Que ninguém seja tão tolo a ponto de me acusar de deturpação. Se eu o deturpei, qual é a verdadeira posição dele? Qualquer compreensão sugerida de sua posição deve manter sua insistência de “diversas polaridades em Deus” e seu uso de dois conjuntos de passagens bíblicas que exibem essas polaridades, e essa visão ainda deve evitar os problemas que eu especifiquei. Mas não há deturpação — embora algumas versões sejam melhor formuladas do que outras, Carson é uma visão popular ensinada nas tradições reformadas e outras tradições teológicas, e é uma blasfêmia.

MISTÉRIO

Então, a pessoa que cita Carson comenta: “Essa visão permite que o mistério dessa doutrina permaneça em vez de tentar segui-la até o seu fim lógico percebido. Onde a Escritura não vai, não devemos ir também”. Novamente, pessoas diferentes podem declarar isso de maneiras ligeiramente diferentes, mas isso representa uma posição popular. Continuando com nossa análise tópica, aqui devemos discutir as ideias de mistério, de implicação lógica e da extensão da revelação bíblica.

Se mistério significa algo que não compreendemos completamente e que, na verdade, não podemos compreender plenamente nesta vida, em termos gerais, não foi demonstrado que existe algum mistério em relação a Deus e seu controle soberano sobre o mal. Eu tenho repetidamente demonstrado que a Escritura nos diz claramente que Deus controla o mal, como ele faz isso e por que ele faz isso. É verdade que não sabemos tudo sobre o assunto, pois a Escritura não nos concede onisciência. Mas essa limitação é irrelevante, uma vez que a onisciência não é a questão aqui. Em vez disso, é afirmado que o assunto permanece um mistério até mesmo no nível mais amplo, e isso é totalmente falso. O que temos da Escritura é completo o suficiente para responder a todas as perguntas amplas, bem como a outras específicas, e eliminar todos os problemas lógicos em nosso entendimento, de modo que não há nem mesmo uma sugestão de contradição, paradoxo, tensão ou qualquer coisa semelhante.

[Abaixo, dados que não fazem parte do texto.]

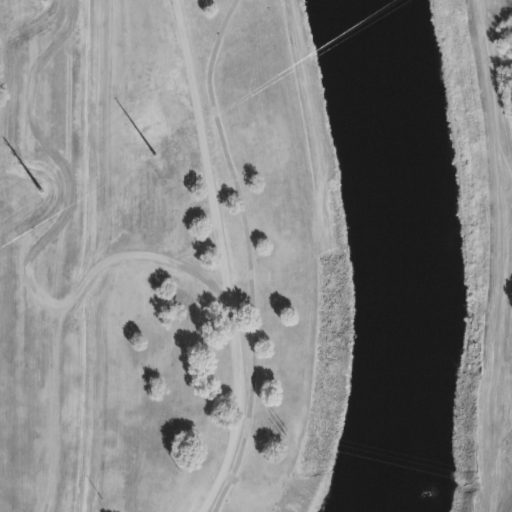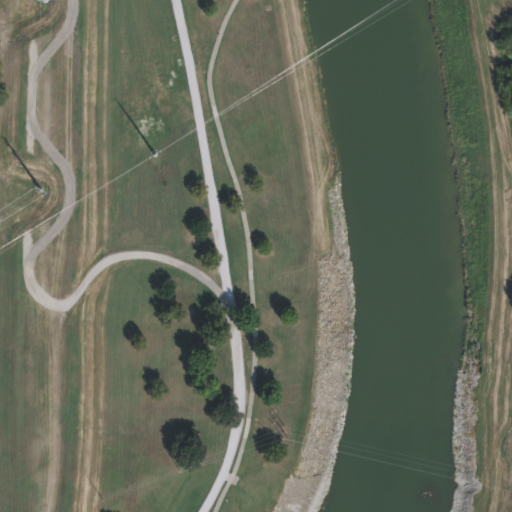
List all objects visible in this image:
power tower: (175, 73)
road: (504, 186)
park: (256, 254)
road: (249, 255)
road: (500, 255)
river: (407, 256)
road: (226, 260)
park: (184, 501)
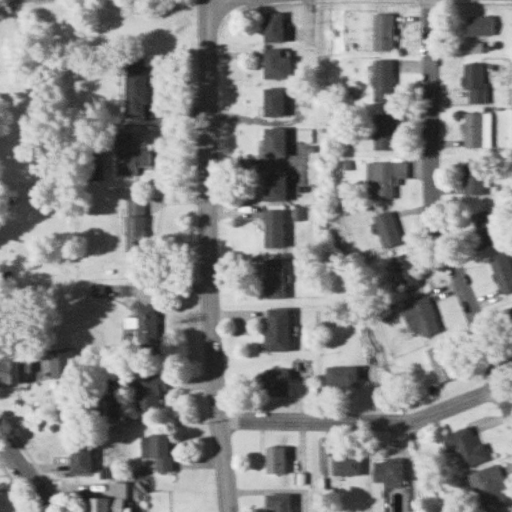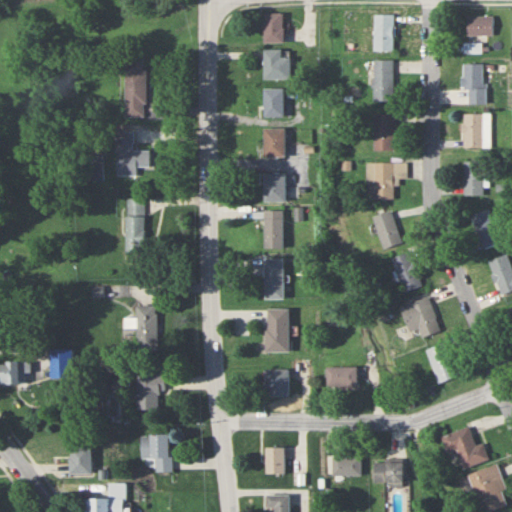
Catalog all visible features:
building: (480, 24)
building: (273, 26)
building: (384, 31)
building: (473, 46)
building: (277, 64)
building: (384, 80)
building: (474, 81)
building: (136, 87)
building: (275, 101)
building: (473, 129)
building: (385, 131)
building: (275, 141)
building: (130, 155)
building: (473, 177)
building: (380, 180)
building: (276, 186)
road: (443, 210)
building: (275, 228)
building: (388, 228)
building: (485, 228)
building: (136, 232)
road: (212, 256)
building: (407, 270)
building: (501, 272)
building: (275, 277)
building: (510, 311)
building: (421, 315)
building: (148, 327)
building: (278, 329)
building: (62, 360)
building: (441, 361)
building: (14, 371)
building: (342, 375)
building: (278, 381)
building: (150, 390)
road: (365, 414)
building: (467, 446)
building: (158, 450)
building: (81, 459)
building: (276, 460)
building: (347, 464)
building: (391, 471)
road: (26, 475)
building: (491, 488)
building: (110, 500)
building: (279, 501)
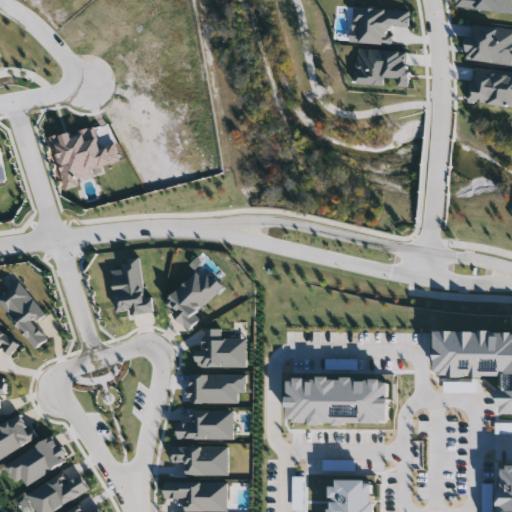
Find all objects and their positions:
road: (1, 2)
road: (1, 3)
road: (439, 54)
road: (67, 60)
road: (7, 104)
road: (327, 104)
road: (439, 163)
road: (426, 168)
road: (36, 170)
road: (298, 224)
road: (416, 230)
road: (110, 233)
road: (432, 235)
road: (29, 241)
road: (295, 249)
road: (471, 259)
road: (428, 266)
road: (469, 284)
road: (77, 299)
road: (349, 352)
road: (155, 400)
road: (81, 426)
road: (342, 451)
road: (400, 451)
road: (478, 476)
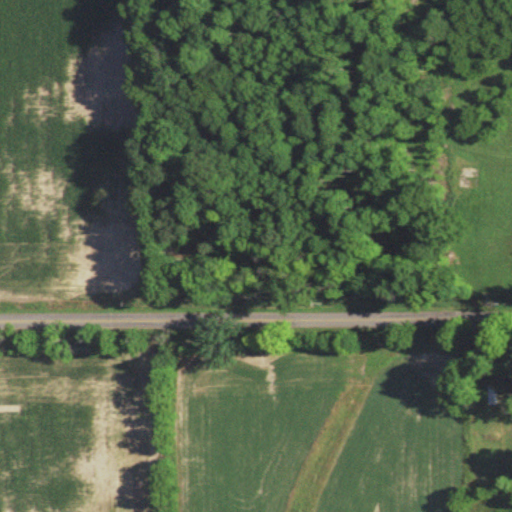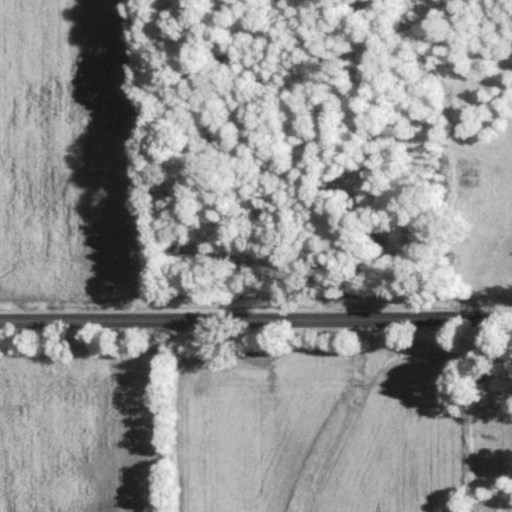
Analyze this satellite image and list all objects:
road: (256, 321)
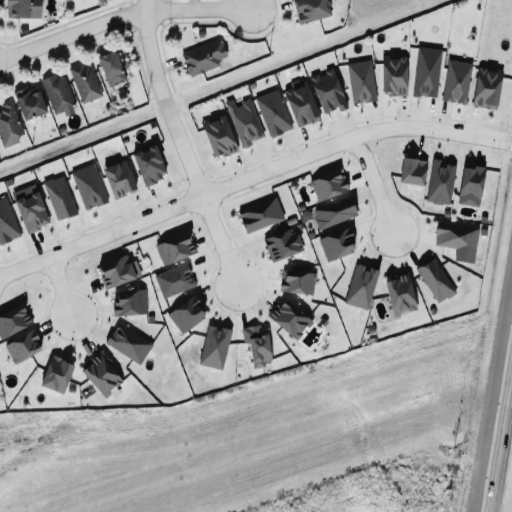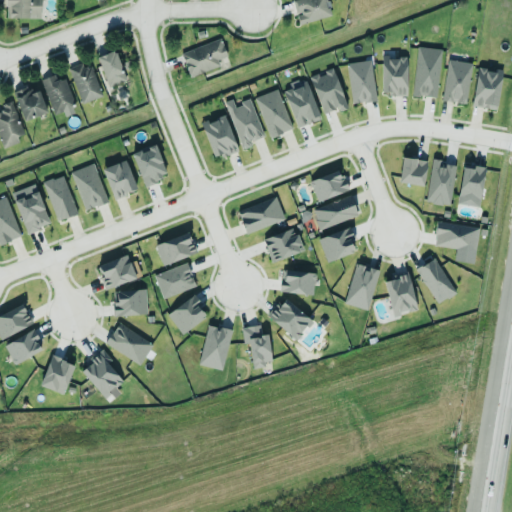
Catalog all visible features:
road: (143, 5)
road: (196, 7)
building: (22, 8)
building: (310, 10)
road: (70, 30)
building: (203, 57)
building: (110, 68)
building: (425, 71)
building: (393, 75)
building: (360, 81)
building: (455, 81)
building: (84, 82)
building: (486, 88)
building: (327, 91)
building: (58, 95)
building: (28, 103)
building: (300, 104)
building: (272, 112)
building: (243, 121)
building: (8, 125)
road: (433, 128)
building: (218, 136)
road: (180, 150)
building: (148, 164)
building: (411, 171)
building: (118, 179)
road: (372, 182)
building: (439, 182)
building: (327, 185)
building: (470, 185)
building: (88, 186)
building: (58, 197)
road: (177, 202)
building: (333, 211)
building: (31, 212)
building: (260, 214)
building: (7, 222)
building: (456, 239)
building: (281, 244)
building: (335, 244)
building: (336, 244)
building: (174, 248)
building: (115, 271)
building: (173, 280)
building: (434, 280)
building: (296, 281)
road: (59, 284)
building: (360, 286)
building: (360, 286)
building: (399, 294)
building: (129, 302)
building: (186, 314)
building: (288, 318)
building: (13, 320)
building: (128, 343)
building: (256, 345)
building: (22, 346)
building: (213, 347)
building: (55, 374)
building: (101, 375)
road: (500, 438)
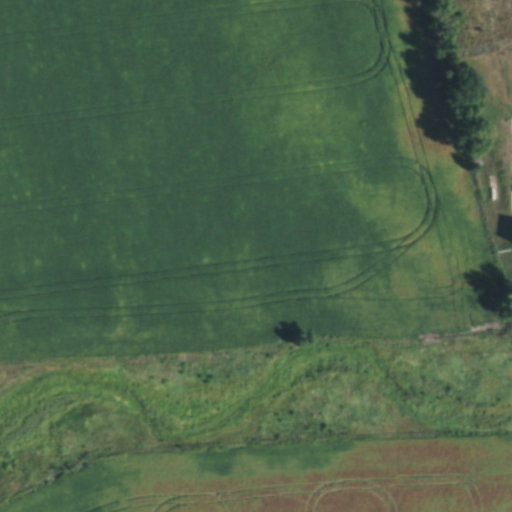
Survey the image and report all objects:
crop: (228, 177)
crop: (290, 478)
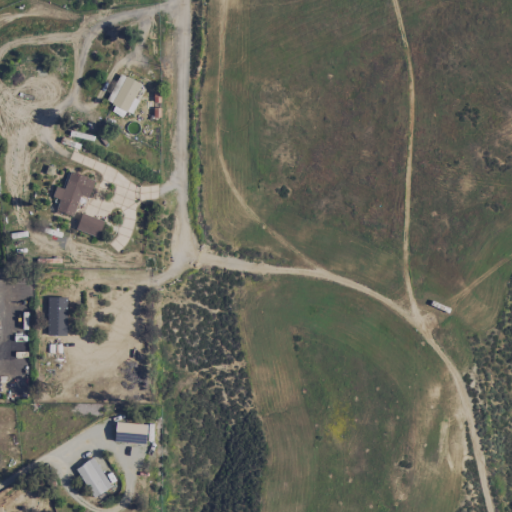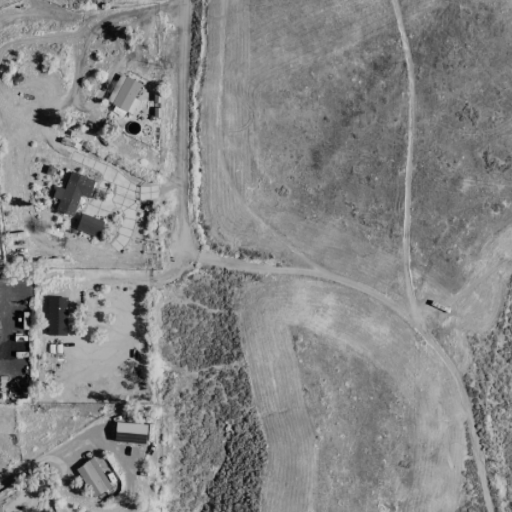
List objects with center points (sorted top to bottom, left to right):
building: (122, 92)
road: (180, 129)
building: (71, 193)
building: (88, 225)
road: (397, 308)
building: (56, 316)
road: (34, 465)
building: (92, 477)
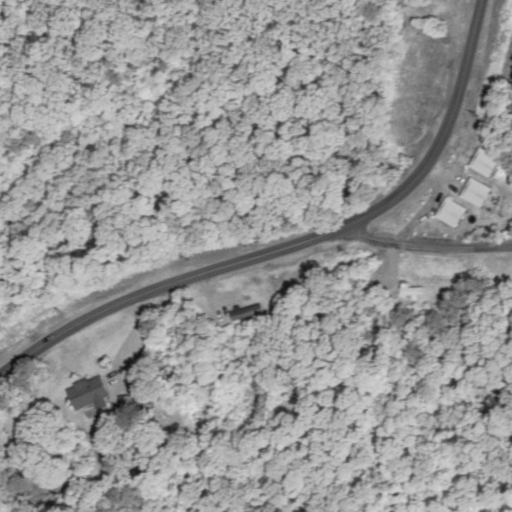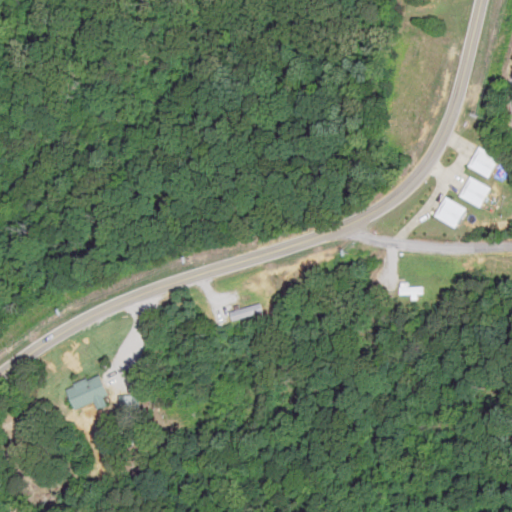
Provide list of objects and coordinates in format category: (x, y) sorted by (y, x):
building: (428, 76)
building: (482, 162)
building: (474, 192)
building: (449, 213)
road: (425, 240)
road: (300, 243)
building: (408, 289)
building: (245, 312)
building: (86, 392)
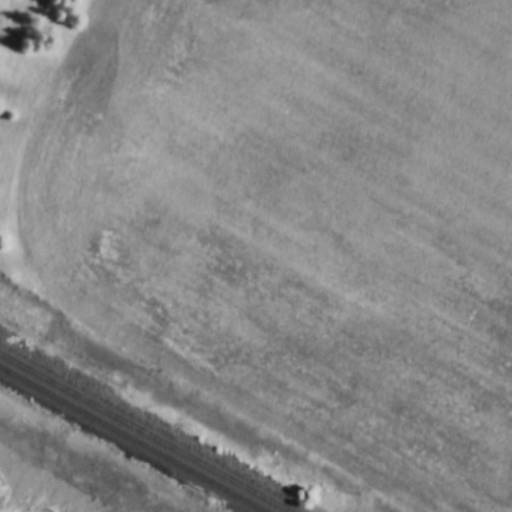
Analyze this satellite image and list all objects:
railway: (143, 433)
railway: (131, 440)
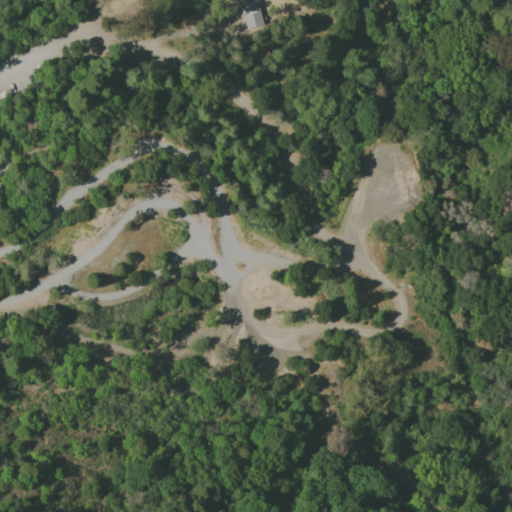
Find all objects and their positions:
road: (106, 11)
road: (498, 15)
parking lot: (48, 46)
road: (46, 48)
road: (51, 112)
road: (151, 148)
road: (369, 208)
road: (244, 257)
park: (252, 258)
road: (308, 264)
road: (133, 293)
road: (218, 317)
road: (349, 333)
road: (104, 346)
road: (314, 394)
road: (225, 425)
road: (108, 430)
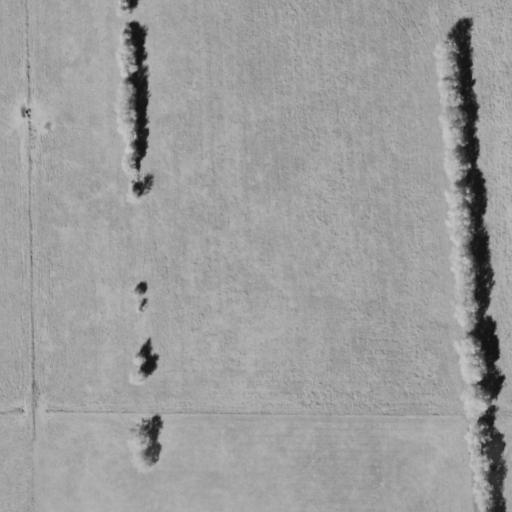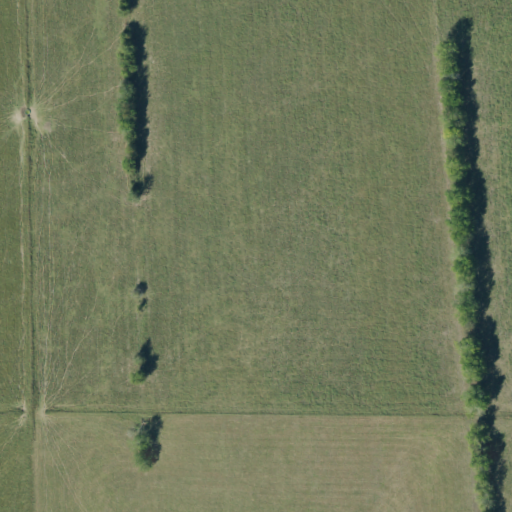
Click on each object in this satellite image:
road: (472, 33)
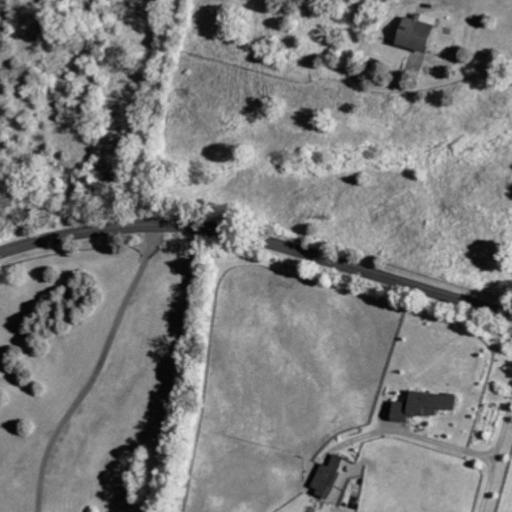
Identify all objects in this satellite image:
building: (422, 34)
road: (154, 114)
road: (259, 243)
road: (97, 373)
building: (427, 406)
road: (414, 436)
road: (496, 455)
building: (333, 480)
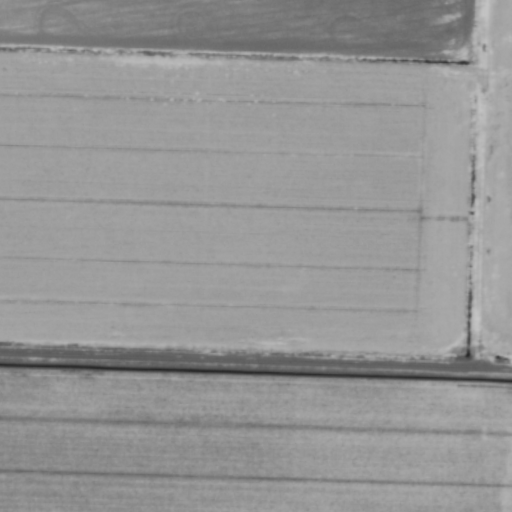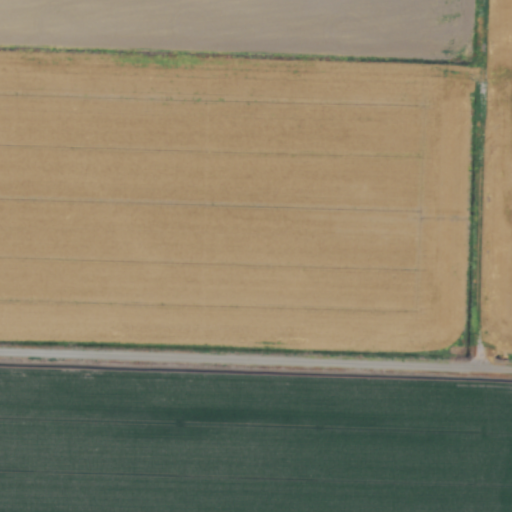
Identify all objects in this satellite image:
crop: (256, 255)
road: (256, 361)
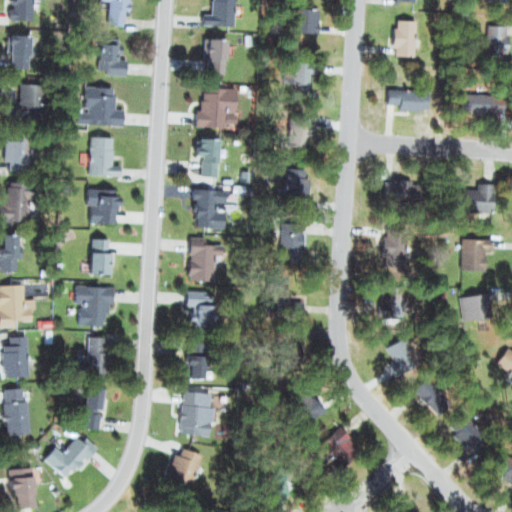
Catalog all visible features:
building: (495, 7)
building: (21, 9)
building: (113, 11)
building: (115, 12)
building: (219, 13)
building: (218, 14)
building: (299, 17)
building: (302, 20)
building: (402, 30)
building: (403, 38)
building: (493, 41)
building: (496, 43)
building: (21, 48)
building: (18, 51)
building: (213, 55)
building: (215, 55)
building: (109, 57)
building: (109, 62)
building: (294, 72)
building: (299, 75)
building: (403, 89)
building: (477, 94)
building: (406, 99)
building: (26, 102)
building: (21, 103)
building: (481, 103)
building: (211, 104)
building: (102, 106)
building: (101, 107)
building: (211, 107)
building: (296, 128)
building: (298, 132)
road: (431, 145)
building: (13, 152)
building: (16, 153)
building: (100, 156)
building: (207, 156)
building: (100, 157)
building: (208, 158)
building: (292, 188)
building: (295, 188)
building: (396, 189)
building: (401, 192)
building: (478, 198)
building: (477, 199)
building: (11, 200)
building: (13, 202)
building: (99, 205)
building: (207, 205)
building: (102, 206)
building: (207, 208)
building: (289, 239)
building: (291, 240)
building: (391, 241)
building: (393, 248)
building: (475, 251)
building: (8, 252)
building: (7, 253)
building: (104, 254)
building: (474, 255)
building: (99, 257)
building: (201, 257)
building: (201, 259)
road: (149, 262)
road: (341, 280)
building: (279, 294)
building: (281, 298)
building: (387, 300)
building: (388, 303)
building: (12, 304)
building: (472, 304)
building: (13, 306)
building: (92, 306)
building: (474, 307)
building: (198, 309)
building: (199, 310)
building: (291, 339)
building: (291, 354)
building: (12, 356)
building: (90, 356)
building: (96, 356)
building: (398, 356)
building: (505, 356)
building: (13, 357)
building: (396, 357)
building: (196, 358)
building: (195, 361)
building: (508, 363)
building: (426, 395)
building: (429, 397)
building: (300, 401)
building: (302, 405)
building: (92, 408)
building: (94, 408)
building: (14, 411)
building: (16, 411)
building: (192, 415)
building: (194, 415)
building: (464, 431)
building: (466, 434)
building: (334, 443)
building: (333, 449)
building: (65, 455)
building: (68, 457)
building: (501, 463)
building: (185, 465)
building: (504, 468)
building: (181, 469)
road: (376, 480)
building: (281, 483)
building: (19, 485)
building: (279, 485)
building: (21, 488)
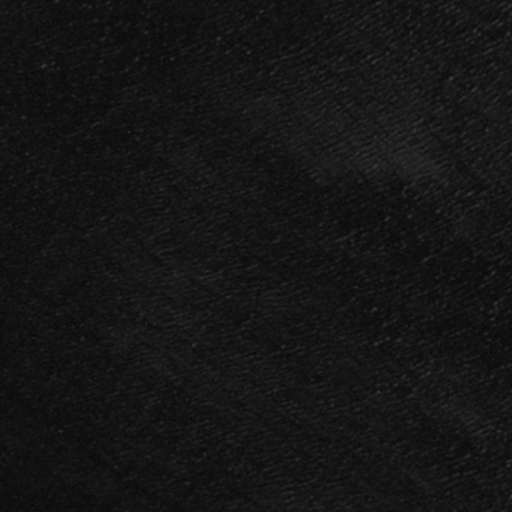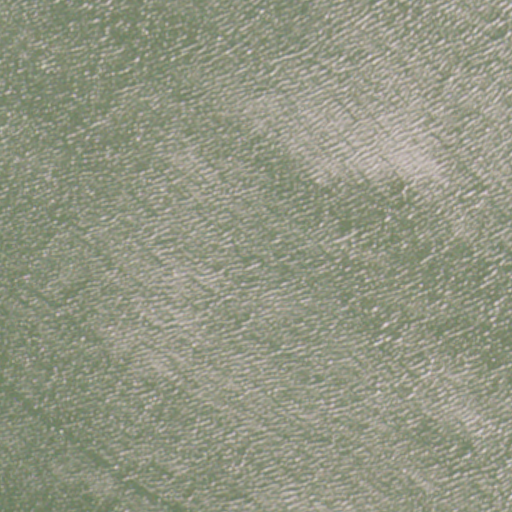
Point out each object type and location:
river: (387, 76)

O suposto mistério, então, não existe porque Deus retém informações de nós, nem é porque a matéria é tão complexa que nossa suposta “mente humana finita” não pode compreendê-la (na verdade, o fato de termos que debater este assunto indica que algumas mentes são muito mais finitas do que outras). Mas o mistério existe porque essas pessoas se recusam a aceitar o que Deus revelou clara e coerentemente. Pode haver um problema de aptidão teológica, mas junto com ela há uma forte rebelião contra a revelação divina. A questão, em si, é muito simples.

Eles afirmam que apelam para o mistério onde a revelação bíblica termina, mas isso é uma mentira. A Escritura fornece uma doutrina elaborada sobre o assunto, muito mais completa do que eles estão dispostos a reconhecer. A verdade é que para eles o mistério não começa onde a revelação termina, mas começa onde a sua posição se torna tão obviamente falsa e incoerente que eles apelam ao mistério para parar a discussão pela força. Para eles, o mistério começa onde sua aceitação da Escritura termina.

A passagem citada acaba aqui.